Thirty-Day Removal Period Does Not Run Until Plaintiff Unambiguously Sets Out CAFA Jurisdiction: Eighth Circuit | Practical Law

Thirty-Day Removal Period Does Not Run Until Plaintiff Unambiguously Sets Out CAFA Jurisdiction: Eighth Circuit | Practical Law

On October 24, 2016, in Gibson v. Clean Harbors Environmental Services, Inc., the US Court of Appeals for the Eighth Circuit held that in a class action, the 30-day removal period 28 U.S.C. § 1446(b)(3) sets out does not begin to run until the defendant receives a paper from which it can unambiguously ascertain that the class satisfies the requirements of CAFA ( (8th Cir. Oct. 24, 2016)).

Thirty-Day Removal Period Does Not Run Until Plaintiff Unambiguously Sets Out CAFA Jurisdiction: Eighth Circuit

by Practical Law Litigation
Published on 25 Oct 2016USA (National/Federal)
On October 24, 2016, in Gibson v. Clean Harbors Environmental Services, Inc., the US Court of Appeals for the Eighth Circuit held that in a class action, the 30-day removal period 28 U.S.C. § 1446(b)(3) sets out does not begin to run until the defendant receives a paper from which it can unambiguously ascertain that the class satisfies the requirements of CAFA ( (8th Cir. Oct. 24, 2016)).
On October 24, 2016, in Gibson v. Clean Harbors Environmental Services, Inc., the US Court of Appeals for the Eighth Circuit held that in a class action, the 30-day removal period 28 U.S.C. § 1446(b)(3) sets out does not begin to run until the defendant receives a paper from which it can unambiguously ascertain that the class satisfies the requirements of the Class Action Fairness Act of 2005 (CAFA) ( (8th Cir.
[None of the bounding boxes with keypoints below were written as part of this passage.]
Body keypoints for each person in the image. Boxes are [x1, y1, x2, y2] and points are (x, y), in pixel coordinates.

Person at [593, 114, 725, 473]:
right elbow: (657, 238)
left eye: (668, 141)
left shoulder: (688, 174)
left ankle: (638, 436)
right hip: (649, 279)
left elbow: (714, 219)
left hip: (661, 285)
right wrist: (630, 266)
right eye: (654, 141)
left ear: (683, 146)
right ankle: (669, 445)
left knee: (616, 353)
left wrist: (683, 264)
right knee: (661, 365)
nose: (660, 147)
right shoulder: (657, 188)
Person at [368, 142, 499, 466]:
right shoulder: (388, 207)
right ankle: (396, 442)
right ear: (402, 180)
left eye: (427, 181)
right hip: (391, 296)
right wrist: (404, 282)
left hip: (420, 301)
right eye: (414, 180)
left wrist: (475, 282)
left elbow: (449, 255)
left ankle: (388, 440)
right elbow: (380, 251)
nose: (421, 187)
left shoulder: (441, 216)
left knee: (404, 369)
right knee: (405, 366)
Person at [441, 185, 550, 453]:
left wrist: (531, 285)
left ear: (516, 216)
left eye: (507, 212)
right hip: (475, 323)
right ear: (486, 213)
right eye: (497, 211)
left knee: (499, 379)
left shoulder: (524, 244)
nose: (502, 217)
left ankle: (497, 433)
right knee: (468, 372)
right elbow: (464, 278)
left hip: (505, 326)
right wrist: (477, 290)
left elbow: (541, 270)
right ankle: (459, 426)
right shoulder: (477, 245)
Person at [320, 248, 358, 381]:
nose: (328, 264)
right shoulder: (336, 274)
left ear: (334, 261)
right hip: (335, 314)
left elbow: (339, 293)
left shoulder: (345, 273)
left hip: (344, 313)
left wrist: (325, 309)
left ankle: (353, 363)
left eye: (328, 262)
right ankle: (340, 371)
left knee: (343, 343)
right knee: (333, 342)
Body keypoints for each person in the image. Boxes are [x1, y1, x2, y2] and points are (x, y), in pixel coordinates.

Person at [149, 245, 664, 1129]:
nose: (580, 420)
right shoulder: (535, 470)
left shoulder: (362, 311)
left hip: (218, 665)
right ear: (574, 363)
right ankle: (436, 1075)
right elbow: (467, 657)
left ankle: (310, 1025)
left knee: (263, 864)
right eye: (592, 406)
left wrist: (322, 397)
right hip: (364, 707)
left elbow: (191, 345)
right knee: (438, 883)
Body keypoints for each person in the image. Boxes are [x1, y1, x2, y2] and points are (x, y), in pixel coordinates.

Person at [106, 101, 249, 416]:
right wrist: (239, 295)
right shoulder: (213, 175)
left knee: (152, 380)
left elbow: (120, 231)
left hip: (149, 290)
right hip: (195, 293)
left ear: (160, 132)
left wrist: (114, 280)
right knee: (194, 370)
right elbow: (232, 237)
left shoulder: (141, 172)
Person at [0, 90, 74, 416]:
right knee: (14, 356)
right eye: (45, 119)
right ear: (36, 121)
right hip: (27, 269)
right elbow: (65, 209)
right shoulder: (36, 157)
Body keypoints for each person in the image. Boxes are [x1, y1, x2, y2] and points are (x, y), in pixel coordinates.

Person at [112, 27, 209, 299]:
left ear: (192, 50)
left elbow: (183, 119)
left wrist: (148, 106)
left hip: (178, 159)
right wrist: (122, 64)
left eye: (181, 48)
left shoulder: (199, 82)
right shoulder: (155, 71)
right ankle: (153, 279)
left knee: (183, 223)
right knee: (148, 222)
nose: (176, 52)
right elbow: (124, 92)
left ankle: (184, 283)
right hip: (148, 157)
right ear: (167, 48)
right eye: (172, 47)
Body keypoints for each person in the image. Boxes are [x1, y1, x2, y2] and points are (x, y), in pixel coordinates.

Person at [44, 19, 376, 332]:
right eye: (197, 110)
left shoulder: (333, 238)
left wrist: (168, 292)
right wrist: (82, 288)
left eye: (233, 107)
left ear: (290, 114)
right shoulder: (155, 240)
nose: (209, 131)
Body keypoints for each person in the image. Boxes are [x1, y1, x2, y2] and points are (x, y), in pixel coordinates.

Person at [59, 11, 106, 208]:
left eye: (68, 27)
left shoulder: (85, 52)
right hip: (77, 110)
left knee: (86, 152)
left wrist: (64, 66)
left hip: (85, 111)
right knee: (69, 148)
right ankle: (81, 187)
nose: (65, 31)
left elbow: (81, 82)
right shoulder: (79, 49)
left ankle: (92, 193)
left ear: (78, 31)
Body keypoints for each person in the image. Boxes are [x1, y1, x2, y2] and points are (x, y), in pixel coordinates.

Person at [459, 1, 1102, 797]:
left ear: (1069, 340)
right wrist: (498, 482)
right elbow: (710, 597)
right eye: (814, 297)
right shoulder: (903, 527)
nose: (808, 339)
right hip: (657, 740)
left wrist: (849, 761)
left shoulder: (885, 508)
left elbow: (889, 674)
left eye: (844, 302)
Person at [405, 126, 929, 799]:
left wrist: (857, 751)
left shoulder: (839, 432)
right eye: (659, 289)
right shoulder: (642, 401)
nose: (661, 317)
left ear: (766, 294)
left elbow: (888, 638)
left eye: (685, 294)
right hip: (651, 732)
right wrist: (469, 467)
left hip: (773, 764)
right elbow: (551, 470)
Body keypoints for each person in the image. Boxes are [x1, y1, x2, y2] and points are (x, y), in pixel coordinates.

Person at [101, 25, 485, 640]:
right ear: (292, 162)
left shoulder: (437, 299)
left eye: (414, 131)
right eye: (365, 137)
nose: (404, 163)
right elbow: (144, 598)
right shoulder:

Oct. 24, 2016)).
In January 2013, plaintiffs filed a class action complaint alleging state tort claims related to the release of chemicals from a hazardous waste storage and treatment facility. Plaintiffs filed an amended complaint in February 2013, naming Clean Harbors Environmental Services, Inc. ("Clean Harbors") as the proper defendant. Plaintiffs' complaint also stated that federal courts had neither diversity nor CAFA jurisdiction because, although the number of class members likely exceeded 400, the amount in controversy requirement was not met.
The case continued in state court. On March 11, 2016, Clean Harbors received a letter from plaintiffs' counsel proposing a settlement of $6,500,000 based on an estimate that the geographic area that the chemical release affected would contain approximately 6,000 class members. On April 21, 2016, Clean Harbor received an expert report from plaintiffs' counsel which described the scientific method used to estimate the geographic area the chemical release affected.
On May 9, 2016, Clean Harbors removed the case to the US District Court for the Western District of Arkansas. Clean Harbors cited CAFA, which provides for federal jurisdiction if, among other requirements, the class exceeds 100 members and the total amount in controversy exceeds $5,000,000. Plaintiffs' counsel moved to remand, stating that Clean Harbors's notice of removal was untimely under 28 U.S.C. § 1446(b)(3), which requires a party to file notice within 30 days of receiving "an amended pleading, motion, order, or other paper from which it may first be ascertained that the case is one which is or has become removable."
The district court agreed with plaintiffs' counsel and remanded the case. The court concluded that removal was untimely because Clean Harbors waited more than 30 days after receiving the March 11 settlement letter, which the court believed provided enough information for Clean Harbors to determine the case was removable under CAFA. Clean Harbors appealed, arguing that the 30-day removal period under CAFA did not begin to run until after it received the April 21 expert report.
The Eighth Circuit agreed with Clean Harbors, reversing the district court's judgment and remanding the case to the district court. The court held that:
  • The 30-day removal period 28 U.S.C. § 1446(b)(3) sets out does not begin to run until the defendant receives a paper from which it can unambiguously ascertain that the class satisfies CAFA's requirements.
  • The March 11 letter was not a paper sufficient to trigger the 30-day removal period because it did not specifically state that the plaintiffs were now seeking to recover or would definitively settle for the recommended sum, and it contained shifting class-size allegations that were not accompanied by factual support.
  • The April 21 expert report was a paper sufficient to trigger the 30-day removal period because it contained plaintiffs' first scientific and objective analysis of the area affected, from which the number of class members and amount of damages could be calculated accurately.
Because Clean Harbors filed the notice of removal within 30 days of the April 21 expert report, the motion was timely.